= What is expected =
Below are some records; quote exactly the lines from the one that contains "本文介绍了全局默认私有镜像仓库的配置，重点介绍安装 Rancher 后如何从" through the one that contains "集群创建后无法配置私有镜像仓库。", inclusive, and no others.

= Data =
• • • • •
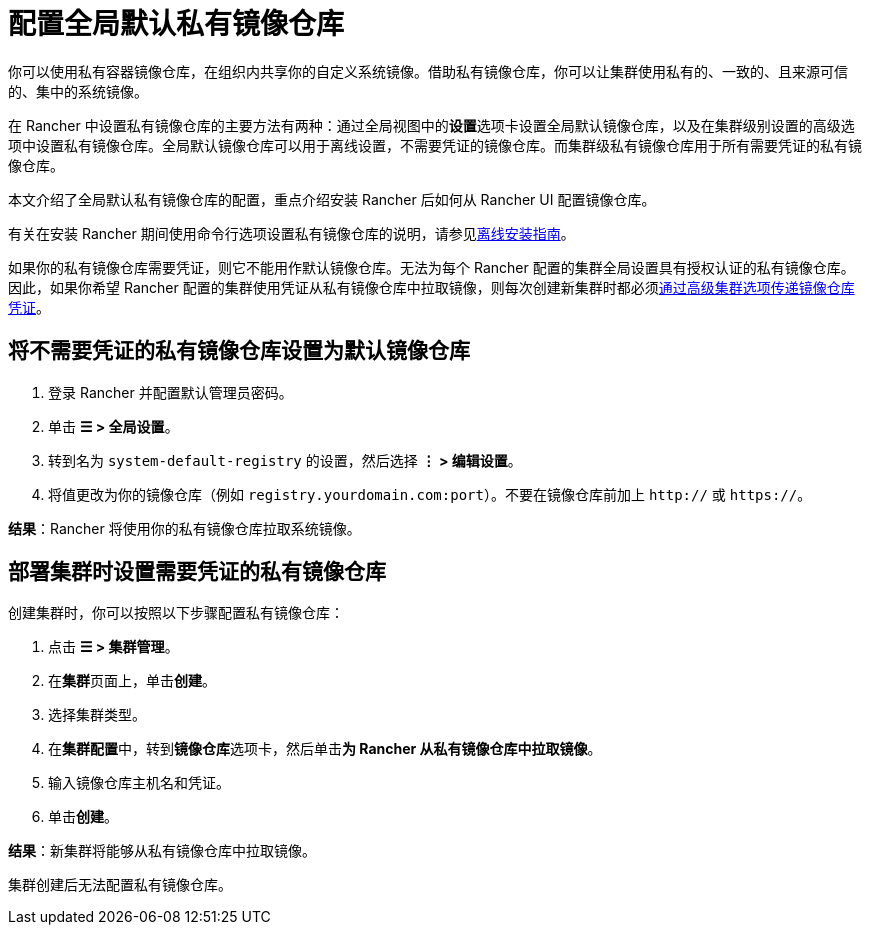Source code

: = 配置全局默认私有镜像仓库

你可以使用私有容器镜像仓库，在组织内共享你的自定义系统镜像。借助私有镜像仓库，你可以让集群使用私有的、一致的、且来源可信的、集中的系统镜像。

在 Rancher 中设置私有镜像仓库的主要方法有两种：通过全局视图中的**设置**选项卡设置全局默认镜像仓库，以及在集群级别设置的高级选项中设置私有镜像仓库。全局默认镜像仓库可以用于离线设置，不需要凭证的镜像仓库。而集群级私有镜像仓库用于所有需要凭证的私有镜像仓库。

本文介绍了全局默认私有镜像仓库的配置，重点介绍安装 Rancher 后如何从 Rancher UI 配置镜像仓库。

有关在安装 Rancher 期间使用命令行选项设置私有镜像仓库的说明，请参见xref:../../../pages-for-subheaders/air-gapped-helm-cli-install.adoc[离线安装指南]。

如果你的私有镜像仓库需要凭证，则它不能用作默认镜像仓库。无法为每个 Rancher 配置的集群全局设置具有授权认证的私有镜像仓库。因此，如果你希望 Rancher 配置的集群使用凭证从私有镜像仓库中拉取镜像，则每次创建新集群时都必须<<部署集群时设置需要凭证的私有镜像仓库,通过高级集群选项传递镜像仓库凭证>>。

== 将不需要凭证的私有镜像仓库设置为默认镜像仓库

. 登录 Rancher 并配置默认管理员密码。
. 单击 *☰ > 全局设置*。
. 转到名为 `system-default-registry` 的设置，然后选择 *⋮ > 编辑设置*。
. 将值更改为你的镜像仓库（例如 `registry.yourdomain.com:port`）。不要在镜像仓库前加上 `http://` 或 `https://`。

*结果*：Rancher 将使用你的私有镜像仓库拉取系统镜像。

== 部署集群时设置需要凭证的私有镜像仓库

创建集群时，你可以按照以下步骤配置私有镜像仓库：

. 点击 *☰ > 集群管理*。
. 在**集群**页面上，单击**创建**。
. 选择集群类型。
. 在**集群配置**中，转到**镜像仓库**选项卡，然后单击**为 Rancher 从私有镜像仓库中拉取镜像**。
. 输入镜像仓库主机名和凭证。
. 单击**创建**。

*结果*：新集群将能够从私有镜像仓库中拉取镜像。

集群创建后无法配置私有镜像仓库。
• • • • •
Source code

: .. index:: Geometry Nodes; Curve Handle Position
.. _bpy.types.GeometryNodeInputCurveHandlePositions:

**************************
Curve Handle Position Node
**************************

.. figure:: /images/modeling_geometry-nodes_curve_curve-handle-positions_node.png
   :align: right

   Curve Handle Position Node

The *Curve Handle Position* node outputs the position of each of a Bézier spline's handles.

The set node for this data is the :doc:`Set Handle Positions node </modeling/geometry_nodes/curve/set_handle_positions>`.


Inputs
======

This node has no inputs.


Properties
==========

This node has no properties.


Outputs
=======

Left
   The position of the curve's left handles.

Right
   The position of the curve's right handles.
• • • • •
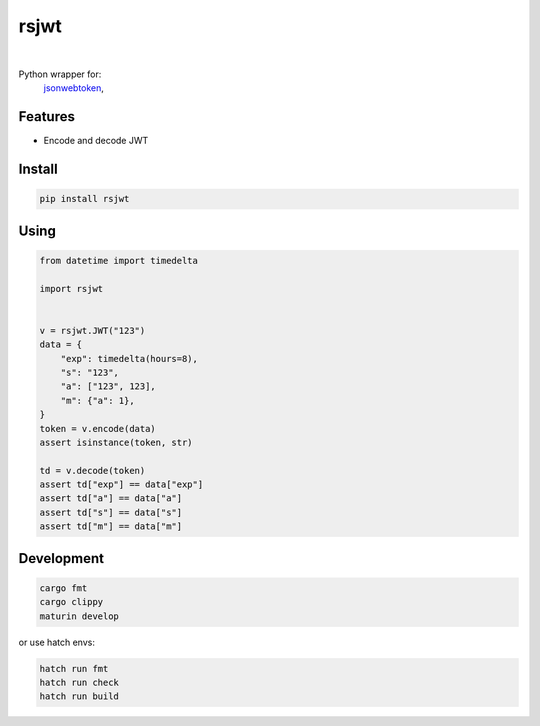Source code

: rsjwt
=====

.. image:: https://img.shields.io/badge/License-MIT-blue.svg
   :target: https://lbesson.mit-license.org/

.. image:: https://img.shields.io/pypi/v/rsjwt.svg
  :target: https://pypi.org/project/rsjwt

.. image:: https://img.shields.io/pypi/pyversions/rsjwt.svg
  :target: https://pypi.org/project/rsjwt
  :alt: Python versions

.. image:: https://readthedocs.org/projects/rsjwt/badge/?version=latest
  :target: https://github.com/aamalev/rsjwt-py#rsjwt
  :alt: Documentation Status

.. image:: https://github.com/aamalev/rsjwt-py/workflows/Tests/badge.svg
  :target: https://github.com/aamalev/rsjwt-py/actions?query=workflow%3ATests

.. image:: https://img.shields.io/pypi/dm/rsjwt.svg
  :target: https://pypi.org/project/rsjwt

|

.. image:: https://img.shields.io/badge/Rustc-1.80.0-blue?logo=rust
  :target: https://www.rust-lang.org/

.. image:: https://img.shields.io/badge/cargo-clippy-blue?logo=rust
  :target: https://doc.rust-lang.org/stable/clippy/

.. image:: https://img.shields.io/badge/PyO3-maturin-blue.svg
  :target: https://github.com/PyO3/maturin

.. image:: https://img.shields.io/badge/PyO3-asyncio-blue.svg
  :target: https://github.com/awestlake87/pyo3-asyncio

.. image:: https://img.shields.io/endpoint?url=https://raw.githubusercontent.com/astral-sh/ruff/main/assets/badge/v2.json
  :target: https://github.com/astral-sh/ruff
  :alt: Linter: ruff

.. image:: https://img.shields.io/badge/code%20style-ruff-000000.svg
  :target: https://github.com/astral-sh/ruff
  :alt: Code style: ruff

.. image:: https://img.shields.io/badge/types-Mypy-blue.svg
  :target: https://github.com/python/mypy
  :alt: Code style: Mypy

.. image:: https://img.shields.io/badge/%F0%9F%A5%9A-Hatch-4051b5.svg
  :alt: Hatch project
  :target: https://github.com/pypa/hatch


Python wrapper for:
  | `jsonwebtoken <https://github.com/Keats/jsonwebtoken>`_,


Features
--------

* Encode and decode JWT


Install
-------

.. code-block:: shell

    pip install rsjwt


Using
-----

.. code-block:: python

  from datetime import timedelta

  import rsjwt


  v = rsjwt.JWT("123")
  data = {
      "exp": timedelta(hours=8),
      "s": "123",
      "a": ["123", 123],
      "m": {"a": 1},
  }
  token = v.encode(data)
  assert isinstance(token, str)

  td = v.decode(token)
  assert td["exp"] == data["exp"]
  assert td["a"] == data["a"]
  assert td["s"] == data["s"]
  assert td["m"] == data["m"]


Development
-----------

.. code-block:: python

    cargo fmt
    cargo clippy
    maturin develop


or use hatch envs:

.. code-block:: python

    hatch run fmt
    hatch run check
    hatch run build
• • • • •
= Solved problem =
本文介绍了全局默认私有镜像仓库的配置，重点介绍安装 Rancher 后如何从 Rancher UI 配置镜像仓库。

有关在安装 Rancher 期间使用命令行选项设置私有镜像仓库的说明，请参见xref:../../../pages-for-subheaders/air-gapped-helm-cli-install.adoc[离线安装指南]。

如果你的私有镜像仓库需要凭证，则它不能用作默认镜像仓库。无法为每个 Rancher 配置的集群全局设置具有授权认证的私有镜像仓库。因此，如果你希望 Rancher 配置的集群使用凭证从私有镜像仓库中拉取镜像，则每次创建新集群时都必须<<部署集群时设置需要凭证的私有镜像仓库,通过高级集群选项传递镜像仓库凭证>>。

== 将不需要凭证的私有镜像仓库设置为默认镜像仓库

. 登录 Rancher 并配置默认管理员密码。
. 单击 *☰ > 全局设置*。
. 转到名为 `system-default-registry` 的设置，然后选择 *⋮ > 编辑设置*。
. 将值更改为你的镜像仓库（例如 `registry.yourdomain.com:port`）。不要在镜像仓库前加上 `http://` 或 `https://`。

*结果*：Rancher 将使用你的私有镜像仓库拉取系统镜像。

== 部署集群时设置需要凭证的私有镜像仓库

创建集群时，你可以按照以下步骤配置私有镜像仓库：

. 点击 *☰ > 集群管理*。
. 在**集群**页面上，单击**创建**。
. 选择集群类型。
. 在**集群配置**中，转到**镜像仓库**选项卡，然后单击**为 Rancher 从私有镜像仓库中拉取镜像**。
. 输入镜像仓库主机名和凭证。
. 单击**创建**。

*结果*：新集群将能够从私有镜像仓库中拉取镜像。

集群创建后无法配置私有镜像仓库。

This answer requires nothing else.